Ein Beispiel für einen gelungenen Brückenschlag liegt nun vor. Wolfgang Köhler ist ein echter Profi: Der 1960 Geborene hat Jazz von der Pike auf gelernt. Nach Studien in Berlin und den USA spielte er in der RIAS-Big- Band, in verschiedenen Formationen mit Koryphäen wie Jiggs Whigham und Randy Brecker und arbeitete für zahlreiche Theater-, Film- und Fernsehproduktionen. Zugleich ist er passionierter Lehrer: seit 1992 zunächst als Lehrbeauftragter an der Berliner UdK, seit 1999 als Professor an der dortigen Hochschule für Musik.
Köhlers dreisätzige Jazz Sonatina zeugt von kompositorischer Fantasie ebenso wie von Einfühlungsvermögen in die Möglichkeiten (und Grenzen) eines Celloschülers. Das Stück steht in C, es beginnt mit einem Jazz Waltz, der im ternären Achtelrhythmus gespielt werden soll. Der melodische Verlauf ist einerseits so schlicht, dass genügend Gehirnkapazität zur Realisierung der swingenden Achtel übrig bleibt, andererseits entwickelt sich eine ansprechende Jazz-Melodie mit Ohrwurmqualitäten. Es folgt ein langsamer Satz in c-Moll – gespielt in „straight 8“ – inklusive kurzer Blues-Kadenz, und als Finalsatz schließt sich unter dem Titel „Latin Jazz“ eine stark synkopenhaltige Rumba an. Reizvoll kontrastierend zum Anfangs- und Schlussabschnitt mit seinen kräftigen Klavierbässen erklingt im Mittelteil eine schwebende E-Dur-Passage, in der sich das Cello einmal tenoral und einmal im tiefen Register kantabel vernehmen lässt.

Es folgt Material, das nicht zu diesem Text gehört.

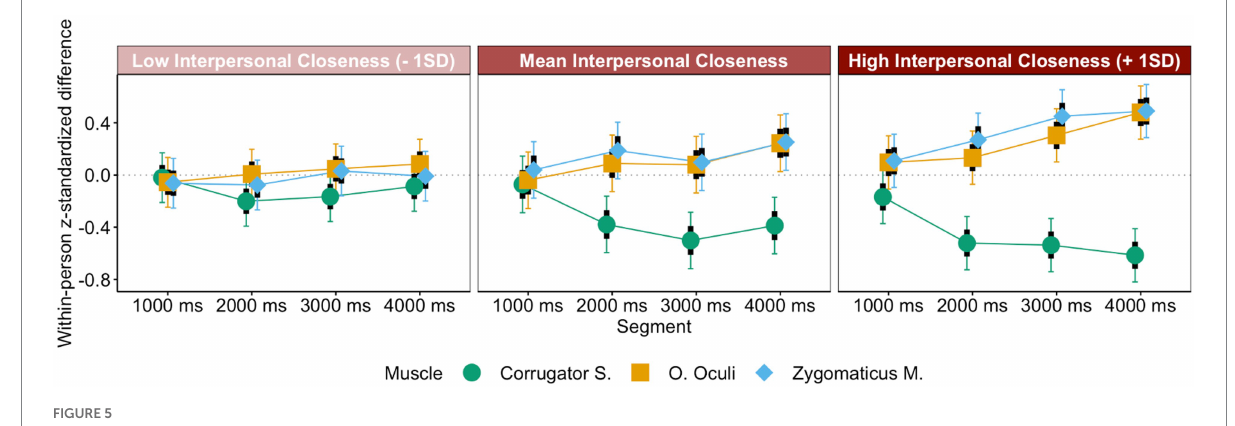
FIGURE 5 Happiness mimicry as a function of interpersonal closeness, segment, and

Den Cellopart hat die Berliner Cellopädagogin Christiane Köhler mit gut spielbaren Fingersätzen und Strichempfehlungen versehen. Der Tonraum übersteigt das a’ nicht, allerdings bedarf es einer sicheren Beherrschung auch der zweiten und dritten Lage. In punkto rhythmischer Wendigkeit wird dem Schüler oder der Schülerin im Finalsatz einiges abverlangt. Zur perfekten Realisierung des raffiniert ersonnenen, keineswegs nur begleitenden Klavierparts sind zwei versierte Profihände absolute Voraussetzung. Ein gutes Stück, ein geglückter Spagat – wir wünschen fröhliches Jazzen auf dem Cello!